The Lankavatara Sutra of Mahayana Buddhism states: Quote: “For the sake of love of purity the Bodhisatva should refrain from eating flesh, which is born of semen, blood,etc., for fear of causing fear to living beings; let the Bodhisatva who is disciplining himself to attain compassion, refrain from eating flesh. It is not true that meat is proper food and permissible when the animal was not killed by himself. Meat eating in any form, in any manner and any place, is unconditionally and once for all prohibited”


The Surangana Sutra states: “In seeking to escape from suffering ourselves, why should we inflict suffering upon others? How can a Bhikkhu who goes to become a deliverer of others, himself be living on the flesh of other sentient beings? The Buddha forbade Buddhists from engaging in occupations that involve killing of animals, such as Butcher, Fisher, or Animal farmer.”

When it comes to small animals, like rats, and insects, the attitude of the large majority of humans is as if they do not have right to life.
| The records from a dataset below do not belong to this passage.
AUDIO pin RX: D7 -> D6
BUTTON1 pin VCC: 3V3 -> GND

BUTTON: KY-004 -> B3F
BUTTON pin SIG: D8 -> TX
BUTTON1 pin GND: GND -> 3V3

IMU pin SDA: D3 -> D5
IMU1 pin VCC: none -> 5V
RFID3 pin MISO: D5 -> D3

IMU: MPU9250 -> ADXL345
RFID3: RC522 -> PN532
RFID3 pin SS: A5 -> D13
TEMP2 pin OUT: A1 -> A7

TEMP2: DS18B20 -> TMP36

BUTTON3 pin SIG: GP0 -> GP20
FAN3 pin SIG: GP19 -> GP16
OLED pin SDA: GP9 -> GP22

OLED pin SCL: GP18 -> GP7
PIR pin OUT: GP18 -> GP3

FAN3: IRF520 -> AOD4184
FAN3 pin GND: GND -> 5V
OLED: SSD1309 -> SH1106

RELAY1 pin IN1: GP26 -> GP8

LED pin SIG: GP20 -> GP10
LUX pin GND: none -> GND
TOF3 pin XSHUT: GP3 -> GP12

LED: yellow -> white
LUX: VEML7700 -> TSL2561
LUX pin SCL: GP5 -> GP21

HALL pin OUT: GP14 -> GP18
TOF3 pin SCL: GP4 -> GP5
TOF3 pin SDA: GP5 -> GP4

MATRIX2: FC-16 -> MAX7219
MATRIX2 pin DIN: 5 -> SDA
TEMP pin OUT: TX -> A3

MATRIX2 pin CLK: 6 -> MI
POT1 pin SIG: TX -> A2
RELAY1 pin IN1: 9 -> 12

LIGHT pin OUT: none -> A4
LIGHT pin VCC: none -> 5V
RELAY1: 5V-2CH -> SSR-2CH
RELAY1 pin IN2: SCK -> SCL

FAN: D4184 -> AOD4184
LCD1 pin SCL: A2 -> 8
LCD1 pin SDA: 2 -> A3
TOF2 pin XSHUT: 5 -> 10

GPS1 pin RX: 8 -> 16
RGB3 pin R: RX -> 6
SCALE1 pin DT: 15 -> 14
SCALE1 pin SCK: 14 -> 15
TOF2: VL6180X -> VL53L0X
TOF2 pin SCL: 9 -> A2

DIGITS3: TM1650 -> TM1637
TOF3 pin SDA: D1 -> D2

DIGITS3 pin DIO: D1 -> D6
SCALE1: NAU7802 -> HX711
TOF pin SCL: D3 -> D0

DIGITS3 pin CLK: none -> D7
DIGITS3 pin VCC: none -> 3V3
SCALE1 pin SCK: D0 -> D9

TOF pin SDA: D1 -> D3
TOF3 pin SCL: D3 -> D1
According to Buddhism, they, too, have the right to life as human beings. While some human beings try to prevent cruelty to animals such as elephants, tigers, dogs, etc., I have never heard of any one talking of cruelty to insects. My opinion is that the first precept in Buddhism ( Panathipatha Veramani) applies to all animals, and insects, as well. They too feel pain.

I would like to obtain the observations of other readers of your newspaper on my opinions expressed above.